With Publication Studios Hudson London, and Vancouver
Closing remarks at 4pm
Please join us on Saturday, September 15 in Libby Leshgold Gallery for the final event of It's Difficult to Put a Painting in the Mailbox: Toward New Models of Artists' Publishing.
A Selection of Fragments is a collection of unfinished work, germs of ideas, and fragmentary books from artists and writers, assembled by Louisa Bailey of Publication Studio London, Kay Higgins of Publication Studio Vancouver, and Patrick Kiley of Publication Studio Hudson. Gathering contributions through their local and international networks, the Publication Studios will work together to design and produce an array of very small publications — pamphlets, chapbooks, broadsheets, postcards, and the like — culminating in a one-day publishing event where the texts will be assembled, packaged and made available to the public. The event will close with a series of short talks starting at 4:00pm.
Publication Studio is a global network of independent studios that print and bind books one at a time on-demand, creating original work with artists and writers. Publication Studio is a laboratory for publication in its fullest sense – not just the production of books, but the production of a public. This public, which is more than a market, is created through physical production, digital circulation and social gathering. Together these construct a space of conversation which beckons a public into being.
Louisa Bailey is an artist, bookseller and publisher. She runs the London outpost of Publication Studio and is co-director of The Bower, a community interest company run collaboratively with Joyce Cronin in a former public toilet block and park keeper’s hut in Brunswick Park, Camberwell, South East London, UK. The Bower organises exhibitions and events, makes coffee and produces books with artists and writers by Publication Studio London on site. The artistic programme is driven by a shared interest in sociopolitical and feminist practice. Louisa is the Sales and Distribution assistant at Book Works and founder of itinerant bookshop Luminous Books hosted variously by Central Saint Martins, UAL, London Centre for Book Arts, Raven Row, SPACE, and Unit/Pitt Projects Vancouver.
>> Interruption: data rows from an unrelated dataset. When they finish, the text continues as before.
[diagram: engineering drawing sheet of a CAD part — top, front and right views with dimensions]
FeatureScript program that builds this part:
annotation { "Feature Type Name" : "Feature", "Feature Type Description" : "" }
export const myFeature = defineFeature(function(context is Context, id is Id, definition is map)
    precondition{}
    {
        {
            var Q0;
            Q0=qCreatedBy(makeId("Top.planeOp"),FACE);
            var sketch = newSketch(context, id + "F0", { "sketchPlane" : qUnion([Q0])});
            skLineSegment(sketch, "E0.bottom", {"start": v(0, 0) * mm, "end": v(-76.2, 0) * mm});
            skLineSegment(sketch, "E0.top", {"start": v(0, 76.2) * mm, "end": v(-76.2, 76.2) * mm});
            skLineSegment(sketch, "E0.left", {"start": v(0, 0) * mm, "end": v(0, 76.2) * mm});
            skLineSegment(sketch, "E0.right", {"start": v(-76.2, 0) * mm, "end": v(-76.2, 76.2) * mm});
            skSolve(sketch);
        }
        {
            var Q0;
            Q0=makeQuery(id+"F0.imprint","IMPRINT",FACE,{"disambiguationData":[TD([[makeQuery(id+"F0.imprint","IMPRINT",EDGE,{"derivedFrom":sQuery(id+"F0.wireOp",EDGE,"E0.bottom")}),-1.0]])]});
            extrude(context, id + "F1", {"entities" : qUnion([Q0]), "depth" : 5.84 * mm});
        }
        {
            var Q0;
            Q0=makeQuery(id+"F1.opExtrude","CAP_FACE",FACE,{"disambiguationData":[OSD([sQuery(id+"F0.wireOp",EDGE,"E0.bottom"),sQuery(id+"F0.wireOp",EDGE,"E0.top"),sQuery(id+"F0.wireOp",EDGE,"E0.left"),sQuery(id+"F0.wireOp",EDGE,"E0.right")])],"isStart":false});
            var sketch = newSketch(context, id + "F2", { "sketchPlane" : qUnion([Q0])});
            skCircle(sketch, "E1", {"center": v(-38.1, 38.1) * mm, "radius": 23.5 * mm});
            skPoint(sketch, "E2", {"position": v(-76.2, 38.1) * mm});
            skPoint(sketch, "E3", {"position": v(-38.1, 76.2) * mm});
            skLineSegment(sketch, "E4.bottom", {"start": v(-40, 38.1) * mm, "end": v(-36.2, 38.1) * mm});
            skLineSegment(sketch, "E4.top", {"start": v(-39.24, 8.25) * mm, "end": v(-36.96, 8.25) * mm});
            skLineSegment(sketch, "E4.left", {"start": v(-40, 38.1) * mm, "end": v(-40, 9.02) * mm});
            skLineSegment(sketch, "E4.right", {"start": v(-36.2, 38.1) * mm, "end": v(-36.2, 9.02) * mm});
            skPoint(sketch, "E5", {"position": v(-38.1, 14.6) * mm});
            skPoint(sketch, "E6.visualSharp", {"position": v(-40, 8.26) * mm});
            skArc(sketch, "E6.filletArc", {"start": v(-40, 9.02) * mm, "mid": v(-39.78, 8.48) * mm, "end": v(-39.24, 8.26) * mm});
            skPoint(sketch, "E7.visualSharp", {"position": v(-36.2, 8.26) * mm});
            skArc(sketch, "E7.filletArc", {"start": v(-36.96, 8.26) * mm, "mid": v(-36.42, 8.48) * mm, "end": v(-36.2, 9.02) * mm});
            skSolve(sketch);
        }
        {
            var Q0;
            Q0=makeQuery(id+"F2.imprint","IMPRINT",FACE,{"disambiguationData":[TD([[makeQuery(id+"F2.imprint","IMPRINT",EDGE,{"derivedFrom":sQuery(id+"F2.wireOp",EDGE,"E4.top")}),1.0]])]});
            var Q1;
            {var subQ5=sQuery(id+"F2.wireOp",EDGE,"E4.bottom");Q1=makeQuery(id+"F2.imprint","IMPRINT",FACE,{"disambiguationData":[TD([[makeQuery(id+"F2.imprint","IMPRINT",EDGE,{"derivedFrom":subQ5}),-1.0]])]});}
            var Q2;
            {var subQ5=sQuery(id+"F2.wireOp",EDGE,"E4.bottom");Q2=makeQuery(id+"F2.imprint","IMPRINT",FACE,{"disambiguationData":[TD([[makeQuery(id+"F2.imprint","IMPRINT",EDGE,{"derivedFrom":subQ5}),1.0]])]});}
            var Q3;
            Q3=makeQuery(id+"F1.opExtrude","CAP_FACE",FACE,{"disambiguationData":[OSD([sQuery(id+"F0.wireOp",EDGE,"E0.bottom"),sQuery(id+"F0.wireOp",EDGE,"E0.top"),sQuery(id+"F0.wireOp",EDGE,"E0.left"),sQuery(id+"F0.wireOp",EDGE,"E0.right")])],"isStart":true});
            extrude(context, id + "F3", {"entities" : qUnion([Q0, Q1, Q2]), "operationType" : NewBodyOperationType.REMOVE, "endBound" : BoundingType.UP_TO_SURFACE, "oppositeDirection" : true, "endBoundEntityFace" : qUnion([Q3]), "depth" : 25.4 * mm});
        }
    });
Kay Higgins is an artist, publisher, and cultural worker. Her work has included publications, print works, public inscription, photography, and internet-based projects. Higgins’ exhibitions include: It is difficult to put a painting in the mailbox: Toward new models of artists’ publishing at the Libby Leshgold Gallery, Vancouver (2018); Charrette Roulette: Language: Kathy Slade, Kay Higgins and Publication Studio Vancouver, Art Gallery of Alberta, Edmonton (2015); Through a Window, SFU Gallery, Burnaby, BC (2015); We Vancouver: 12 Manifestos For the City, Vancouver Art Gallery (2011); and The Property in Question, Charles H. Scott Gallery, Vancouver (2006). Higgins is a co-founder of both Artspeak Gallery and the Pacific Association of Artist-Run Centres. She is Executive Director of UNIT/PITT Projects. In 2014 Higgins ran for Vancouver City Council.
Patrick Kiley grew up in the state of Michigan and went to university there. After several post-college years spent working on farms, studying cheesemaking, and mounting exhibitions at the Beinecke Rare Book & Manuscript Library at Yale University and the New York Public Library, he took the position of cargo manager for the first and only run of the Vermont Sail Freight Project in 2013. This job found him coordinating the unlikely delivery of maple syrup and oat groats from the Champlain Valley to New York City by way of a flat-bottomed boat built by a rice farmer and polymath yeoman. Since then he has run Publication Studio Hudson, named eponymously after the river and tidal estuary but, to the confusion of some, located in the ex-industrial and riparian city of Troy. Later this year his essay "Artifactual Thoughts: Futurefarmers in the Desert" will be published in the book For Want of a Nail, published by No Place Press.
Libby Leshgold Gallery and READ Books acknowledge that this event is located on the unceded territory of the Coast Salish Peoples, including the territories of the xʷməθkwəy̓əm (Musqueam), Skwxwú7mesh (Squamish), Stó:lō and Səl̓ílwətaʔ/Selilwitulh (Tsleil-Waututh) Nations.